Task instructions: Give every line of the records exactly, please, from the first up to and including the one containing "138 346 36.68".

*** Input records Section Begins ***

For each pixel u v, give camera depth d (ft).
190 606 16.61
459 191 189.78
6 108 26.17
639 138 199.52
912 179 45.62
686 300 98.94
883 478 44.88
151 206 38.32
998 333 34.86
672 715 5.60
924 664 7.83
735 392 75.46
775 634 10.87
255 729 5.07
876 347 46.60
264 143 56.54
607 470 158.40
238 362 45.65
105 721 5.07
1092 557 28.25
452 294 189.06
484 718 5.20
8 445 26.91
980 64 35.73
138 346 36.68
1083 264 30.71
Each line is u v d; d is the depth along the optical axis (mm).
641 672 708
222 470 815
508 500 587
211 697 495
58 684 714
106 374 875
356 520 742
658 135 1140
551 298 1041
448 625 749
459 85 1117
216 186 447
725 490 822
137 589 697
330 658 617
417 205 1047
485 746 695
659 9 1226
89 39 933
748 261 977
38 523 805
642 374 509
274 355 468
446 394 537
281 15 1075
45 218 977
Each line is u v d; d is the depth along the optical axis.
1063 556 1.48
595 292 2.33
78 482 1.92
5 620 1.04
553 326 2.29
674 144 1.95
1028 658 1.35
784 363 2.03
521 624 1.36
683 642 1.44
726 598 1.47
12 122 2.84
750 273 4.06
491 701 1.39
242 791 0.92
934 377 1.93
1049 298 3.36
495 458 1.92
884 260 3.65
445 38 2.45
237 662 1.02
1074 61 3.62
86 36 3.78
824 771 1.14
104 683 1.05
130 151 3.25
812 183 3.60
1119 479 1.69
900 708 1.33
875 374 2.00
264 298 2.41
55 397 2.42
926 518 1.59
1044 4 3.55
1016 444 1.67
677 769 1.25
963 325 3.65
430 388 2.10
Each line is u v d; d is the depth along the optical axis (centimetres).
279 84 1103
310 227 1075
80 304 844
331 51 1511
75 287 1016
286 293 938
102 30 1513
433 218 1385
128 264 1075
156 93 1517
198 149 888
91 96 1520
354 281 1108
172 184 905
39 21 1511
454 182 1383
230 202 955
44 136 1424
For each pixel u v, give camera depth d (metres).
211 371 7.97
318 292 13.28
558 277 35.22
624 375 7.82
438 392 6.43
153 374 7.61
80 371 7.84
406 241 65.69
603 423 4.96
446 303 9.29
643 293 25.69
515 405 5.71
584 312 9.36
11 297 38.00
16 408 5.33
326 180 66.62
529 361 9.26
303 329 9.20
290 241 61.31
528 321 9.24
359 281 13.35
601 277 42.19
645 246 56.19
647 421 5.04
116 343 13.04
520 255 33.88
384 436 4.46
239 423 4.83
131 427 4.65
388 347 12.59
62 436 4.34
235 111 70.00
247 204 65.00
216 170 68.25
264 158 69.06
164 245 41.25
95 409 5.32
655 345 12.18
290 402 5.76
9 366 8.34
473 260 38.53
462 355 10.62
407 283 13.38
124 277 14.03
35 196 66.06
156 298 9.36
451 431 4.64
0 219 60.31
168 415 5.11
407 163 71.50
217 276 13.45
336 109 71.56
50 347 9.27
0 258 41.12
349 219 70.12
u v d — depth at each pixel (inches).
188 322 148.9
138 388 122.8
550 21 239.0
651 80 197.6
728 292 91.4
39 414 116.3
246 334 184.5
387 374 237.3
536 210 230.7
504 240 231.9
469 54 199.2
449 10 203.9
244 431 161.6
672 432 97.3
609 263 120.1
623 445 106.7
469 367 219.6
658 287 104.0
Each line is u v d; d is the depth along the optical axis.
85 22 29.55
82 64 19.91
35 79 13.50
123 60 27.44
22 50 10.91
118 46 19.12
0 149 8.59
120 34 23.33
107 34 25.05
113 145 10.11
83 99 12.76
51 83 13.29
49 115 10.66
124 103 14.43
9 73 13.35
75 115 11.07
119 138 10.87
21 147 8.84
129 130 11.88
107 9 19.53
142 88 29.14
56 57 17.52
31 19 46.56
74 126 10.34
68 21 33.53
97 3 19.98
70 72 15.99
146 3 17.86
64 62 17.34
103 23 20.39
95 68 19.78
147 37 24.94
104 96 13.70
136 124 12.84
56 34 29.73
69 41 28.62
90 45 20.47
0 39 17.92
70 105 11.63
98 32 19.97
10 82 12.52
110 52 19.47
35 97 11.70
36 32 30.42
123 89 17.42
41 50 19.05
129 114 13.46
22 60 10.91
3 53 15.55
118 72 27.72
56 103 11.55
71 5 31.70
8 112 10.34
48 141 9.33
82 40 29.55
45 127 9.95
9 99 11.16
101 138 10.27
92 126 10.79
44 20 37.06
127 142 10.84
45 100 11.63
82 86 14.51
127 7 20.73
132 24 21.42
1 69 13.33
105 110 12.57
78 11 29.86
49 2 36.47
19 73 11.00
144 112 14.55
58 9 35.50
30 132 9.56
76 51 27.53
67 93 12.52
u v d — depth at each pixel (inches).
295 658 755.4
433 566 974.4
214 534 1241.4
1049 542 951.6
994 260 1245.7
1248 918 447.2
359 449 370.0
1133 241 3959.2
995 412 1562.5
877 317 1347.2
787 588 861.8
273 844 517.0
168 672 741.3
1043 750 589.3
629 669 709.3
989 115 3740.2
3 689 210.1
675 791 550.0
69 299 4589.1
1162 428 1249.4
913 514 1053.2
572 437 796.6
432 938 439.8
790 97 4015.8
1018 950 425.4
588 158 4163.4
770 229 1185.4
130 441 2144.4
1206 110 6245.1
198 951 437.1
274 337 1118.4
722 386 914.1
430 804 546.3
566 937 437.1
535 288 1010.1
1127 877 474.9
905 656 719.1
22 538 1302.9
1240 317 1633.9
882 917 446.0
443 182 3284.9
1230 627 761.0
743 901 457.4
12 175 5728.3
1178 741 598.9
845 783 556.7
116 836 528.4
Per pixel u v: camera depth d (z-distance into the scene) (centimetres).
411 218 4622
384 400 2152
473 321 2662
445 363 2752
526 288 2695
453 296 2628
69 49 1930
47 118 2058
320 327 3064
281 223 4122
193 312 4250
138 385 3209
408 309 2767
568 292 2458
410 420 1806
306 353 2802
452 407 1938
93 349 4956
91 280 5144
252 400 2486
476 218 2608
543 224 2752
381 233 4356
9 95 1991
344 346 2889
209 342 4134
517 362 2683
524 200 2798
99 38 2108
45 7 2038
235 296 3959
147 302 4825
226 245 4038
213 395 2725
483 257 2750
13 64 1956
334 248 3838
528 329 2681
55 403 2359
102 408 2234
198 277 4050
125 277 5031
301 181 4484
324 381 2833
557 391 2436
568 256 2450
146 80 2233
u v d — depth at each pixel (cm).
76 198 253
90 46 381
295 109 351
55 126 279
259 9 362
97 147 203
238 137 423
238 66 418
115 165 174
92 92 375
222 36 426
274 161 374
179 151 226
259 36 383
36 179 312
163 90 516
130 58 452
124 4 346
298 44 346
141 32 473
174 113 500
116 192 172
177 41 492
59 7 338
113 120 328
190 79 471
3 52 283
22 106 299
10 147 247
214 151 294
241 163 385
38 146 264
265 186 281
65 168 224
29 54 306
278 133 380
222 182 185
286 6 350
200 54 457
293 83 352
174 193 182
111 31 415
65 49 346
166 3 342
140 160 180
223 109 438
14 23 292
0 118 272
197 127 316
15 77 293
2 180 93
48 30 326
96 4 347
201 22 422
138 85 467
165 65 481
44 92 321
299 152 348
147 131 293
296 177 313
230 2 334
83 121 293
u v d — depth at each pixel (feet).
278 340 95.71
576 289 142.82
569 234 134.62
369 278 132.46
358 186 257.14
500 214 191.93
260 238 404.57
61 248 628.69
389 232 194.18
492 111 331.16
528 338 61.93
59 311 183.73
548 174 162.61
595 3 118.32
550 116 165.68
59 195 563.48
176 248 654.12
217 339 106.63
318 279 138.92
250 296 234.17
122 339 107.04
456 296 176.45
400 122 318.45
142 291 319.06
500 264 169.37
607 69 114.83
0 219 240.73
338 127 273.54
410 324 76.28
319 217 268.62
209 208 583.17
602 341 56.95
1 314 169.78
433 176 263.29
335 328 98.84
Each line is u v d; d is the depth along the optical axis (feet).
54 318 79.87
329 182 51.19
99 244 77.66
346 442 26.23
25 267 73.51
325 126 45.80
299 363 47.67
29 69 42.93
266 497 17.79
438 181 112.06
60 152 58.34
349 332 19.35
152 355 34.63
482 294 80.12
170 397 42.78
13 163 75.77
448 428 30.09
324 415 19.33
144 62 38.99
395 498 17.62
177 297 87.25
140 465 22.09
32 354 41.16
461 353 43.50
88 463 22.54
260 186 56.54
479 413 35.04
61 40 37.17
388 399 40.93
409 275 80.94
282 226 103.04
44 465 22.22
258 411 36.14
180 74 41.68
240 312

*** Input records Section Ends ***

Output for this exercise:
For each pixel u v, give camera depth d (ft).
190 606 16.61
459 191 189.78
6 108 26.17
639 138 199.52
912 179 45.62
686 300 98.94
883 478 44.88
151 206 38.32
998 333 34.86
672 715 5.60
924 664 7.83
735 392 75.46
775 634 10.87
255 729 5.07
876 347 46.60
264 143 56.54
607 470 158.40
238 362 45.65
105 721 5.07
1092 557 28.25
452 294 189.06
484 718 5.20
8 445 26.91
980 64 35.73
138 346 36.68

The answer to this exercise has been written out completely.